◆ Task goal:
Scan the data. Collect each line that contains the word "assist".

◆ Information supplied:
/---
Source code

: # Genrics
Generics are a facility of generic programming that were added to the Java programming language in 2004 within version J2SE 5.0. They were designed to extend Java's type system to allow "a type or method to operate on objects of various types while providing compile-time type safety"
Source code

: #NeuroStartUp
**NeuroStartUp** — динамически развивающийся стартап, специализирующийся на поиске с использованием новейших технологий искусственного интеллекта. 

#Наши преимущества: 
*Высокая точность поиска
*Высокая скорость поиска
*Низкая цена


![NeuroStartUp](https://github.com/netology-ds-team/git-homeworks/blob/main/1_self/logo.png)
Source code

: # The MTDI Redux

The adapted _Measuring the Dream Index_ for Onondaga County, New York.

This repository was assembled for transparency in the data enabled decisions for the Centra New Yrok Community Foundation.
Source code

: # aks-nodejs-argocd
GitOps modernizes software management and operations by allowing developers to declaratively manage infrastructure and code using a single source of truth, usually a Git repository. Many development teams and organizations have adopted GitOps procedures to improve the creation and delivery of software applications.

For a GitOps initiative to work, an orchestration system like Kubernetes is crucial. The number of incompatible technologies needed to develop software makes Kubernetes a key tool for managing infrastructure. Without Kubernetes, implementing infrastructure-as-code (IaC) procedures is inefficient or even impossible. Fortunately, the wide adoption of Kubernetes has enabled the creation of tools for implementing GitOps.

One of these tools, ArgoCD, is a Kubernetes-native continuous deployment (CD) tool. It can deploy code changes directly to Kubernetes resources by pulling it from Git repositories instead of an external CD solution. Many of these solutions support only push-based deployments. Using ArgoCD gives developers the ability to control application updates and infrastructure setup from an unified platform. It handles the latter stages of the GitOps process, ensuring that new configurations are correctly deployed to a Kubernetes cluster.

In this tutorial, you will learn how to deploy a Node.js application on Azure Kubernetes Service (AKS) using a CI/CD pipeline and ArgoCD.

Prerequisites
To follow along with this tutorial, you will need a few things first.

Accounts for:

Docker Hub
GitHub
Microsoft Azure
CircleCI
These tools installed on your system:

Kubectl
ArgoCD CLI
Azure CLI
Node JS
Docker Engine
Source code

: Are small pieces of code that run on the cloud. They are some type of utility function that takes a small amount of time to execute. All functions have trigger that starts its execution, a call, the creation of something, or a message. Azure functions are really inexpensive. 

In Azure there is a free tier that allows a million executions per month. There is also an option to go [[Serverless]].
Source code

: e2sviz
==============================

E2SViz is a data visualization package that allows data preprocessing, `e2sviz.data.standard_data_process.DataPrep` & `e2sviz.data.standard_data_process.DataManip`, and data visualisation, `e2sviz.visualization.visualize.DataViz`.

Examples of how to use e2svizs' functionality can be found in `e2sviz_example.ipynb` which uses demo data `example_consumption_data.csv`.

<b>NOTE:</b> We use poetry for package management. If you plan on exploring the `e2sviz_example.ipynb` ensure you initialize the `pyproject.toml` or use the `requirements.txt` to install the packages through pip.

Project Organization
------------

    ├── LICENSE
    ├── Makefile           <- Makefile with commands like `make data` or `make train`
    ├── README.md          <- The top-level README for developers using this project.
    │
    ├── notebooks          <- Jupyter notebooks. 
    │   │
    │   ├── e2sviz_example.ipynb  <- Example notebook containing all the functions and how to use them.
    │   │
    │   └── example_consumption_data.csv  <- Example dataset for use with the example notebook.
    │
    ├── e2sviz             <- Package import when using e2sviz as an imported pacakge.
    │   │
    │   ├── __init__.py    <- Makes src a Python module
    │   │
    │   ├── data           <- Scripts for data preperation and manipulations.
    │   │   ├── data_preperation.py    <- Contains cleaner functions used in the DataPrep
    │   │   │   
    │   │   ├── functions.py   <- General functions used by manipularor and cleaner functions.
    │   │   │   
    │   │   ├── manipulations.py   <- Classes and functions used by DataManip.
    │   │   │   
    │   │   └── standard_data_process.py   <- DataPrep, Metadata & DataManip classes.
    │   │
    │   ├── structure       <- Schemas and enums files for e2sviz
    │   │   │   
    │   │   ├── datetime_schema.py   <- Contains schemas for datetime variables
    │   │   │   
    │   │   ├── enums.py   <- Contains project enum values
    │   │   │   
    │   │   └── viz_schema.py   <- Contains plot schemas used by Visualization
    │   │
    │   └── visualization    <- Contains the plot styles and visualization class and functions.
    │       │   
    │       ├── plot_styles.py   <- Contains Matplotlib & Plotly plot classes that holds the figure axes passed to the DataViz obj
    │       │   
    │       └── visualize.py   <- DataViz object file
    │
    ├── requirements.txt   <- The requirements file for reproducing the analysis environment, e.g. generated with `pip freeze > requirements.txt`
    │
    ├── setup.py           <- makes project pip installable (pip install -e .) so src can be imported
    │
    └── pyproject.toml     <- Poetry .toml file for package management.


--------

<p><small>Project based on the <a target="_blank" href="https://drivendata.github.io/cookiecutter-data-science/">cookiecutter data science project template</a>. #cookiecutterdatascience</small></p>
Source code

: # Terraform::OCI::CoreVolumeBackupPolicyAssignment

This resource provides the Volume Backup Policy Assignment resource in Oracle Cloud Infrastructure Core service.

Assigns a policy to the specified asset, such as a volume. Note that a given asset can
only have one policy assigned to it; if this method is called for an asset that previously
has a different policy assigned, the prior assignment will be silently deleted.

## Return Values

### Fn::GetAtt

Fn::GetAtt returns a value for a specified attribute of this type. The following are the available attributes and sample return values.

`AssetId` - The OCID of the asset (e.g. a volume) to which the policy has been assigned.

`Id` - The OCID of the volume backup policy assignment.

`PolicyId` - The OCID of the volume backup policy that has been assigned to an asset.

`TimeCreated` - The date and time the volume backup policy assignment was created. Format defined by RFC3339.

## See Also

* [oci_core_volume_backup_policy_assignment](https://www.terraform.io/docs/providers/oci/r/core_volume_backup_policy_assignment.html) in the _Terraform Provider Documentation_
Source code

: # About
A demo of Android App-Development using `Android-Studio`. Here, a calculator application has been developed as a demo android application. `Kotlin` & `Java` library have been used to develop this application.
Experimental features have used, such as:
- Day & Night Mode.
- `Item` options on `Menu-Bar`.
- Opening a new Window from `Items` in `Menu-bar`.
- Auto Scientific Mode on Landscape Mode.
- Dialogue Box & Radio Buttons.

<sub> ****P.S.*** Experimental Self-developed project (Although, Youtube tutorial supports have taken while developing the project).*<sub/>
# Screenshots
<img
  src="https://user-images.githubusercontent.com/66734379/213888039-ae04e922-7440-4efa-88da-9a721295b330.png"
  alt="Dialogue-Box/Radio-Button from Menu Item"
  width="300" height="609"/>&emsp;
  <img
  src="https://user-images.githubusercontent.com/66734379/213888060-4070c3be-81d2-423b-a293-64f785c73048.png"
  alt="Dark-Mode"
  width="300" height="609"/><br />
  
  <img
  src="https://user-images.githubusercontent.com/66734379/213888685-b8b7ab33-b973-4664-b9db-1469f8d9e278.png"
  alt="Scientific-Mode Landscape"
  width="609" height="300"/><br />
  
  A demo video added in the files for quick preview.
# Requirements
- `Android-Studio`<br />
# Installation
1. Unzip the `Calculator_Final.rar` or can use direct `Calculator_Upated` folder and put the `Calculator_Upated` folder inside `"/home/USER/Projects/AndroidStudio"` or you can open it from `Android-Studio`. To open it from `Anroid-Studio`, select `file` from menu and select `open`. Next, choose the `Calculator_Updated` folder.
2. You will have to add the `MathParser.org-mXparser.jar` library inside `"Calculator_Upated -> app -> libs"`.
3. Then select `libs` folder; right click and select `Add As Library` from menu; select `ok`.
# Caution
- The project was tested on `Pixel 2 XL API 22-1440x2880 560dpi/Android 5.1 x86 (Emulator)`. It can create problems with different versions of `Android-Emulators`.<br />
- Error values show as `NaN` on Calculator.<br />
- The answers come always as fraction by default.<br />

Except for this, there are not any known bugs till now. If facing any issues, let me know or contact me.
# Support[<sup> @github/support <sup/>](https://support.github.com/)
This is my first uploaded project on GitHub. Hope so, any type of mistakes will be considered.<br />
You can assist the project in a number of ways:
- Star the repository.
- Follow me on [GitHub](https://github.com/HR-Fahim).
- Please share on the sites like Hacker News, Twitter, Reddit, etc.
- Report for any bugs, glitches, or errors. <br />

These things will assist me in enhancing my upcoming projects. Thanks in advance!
\---
◆ Exercise output:
You can assist the project in a number of ways:
These things will assist me in enhancing my upcoming projects. Thanks in advance!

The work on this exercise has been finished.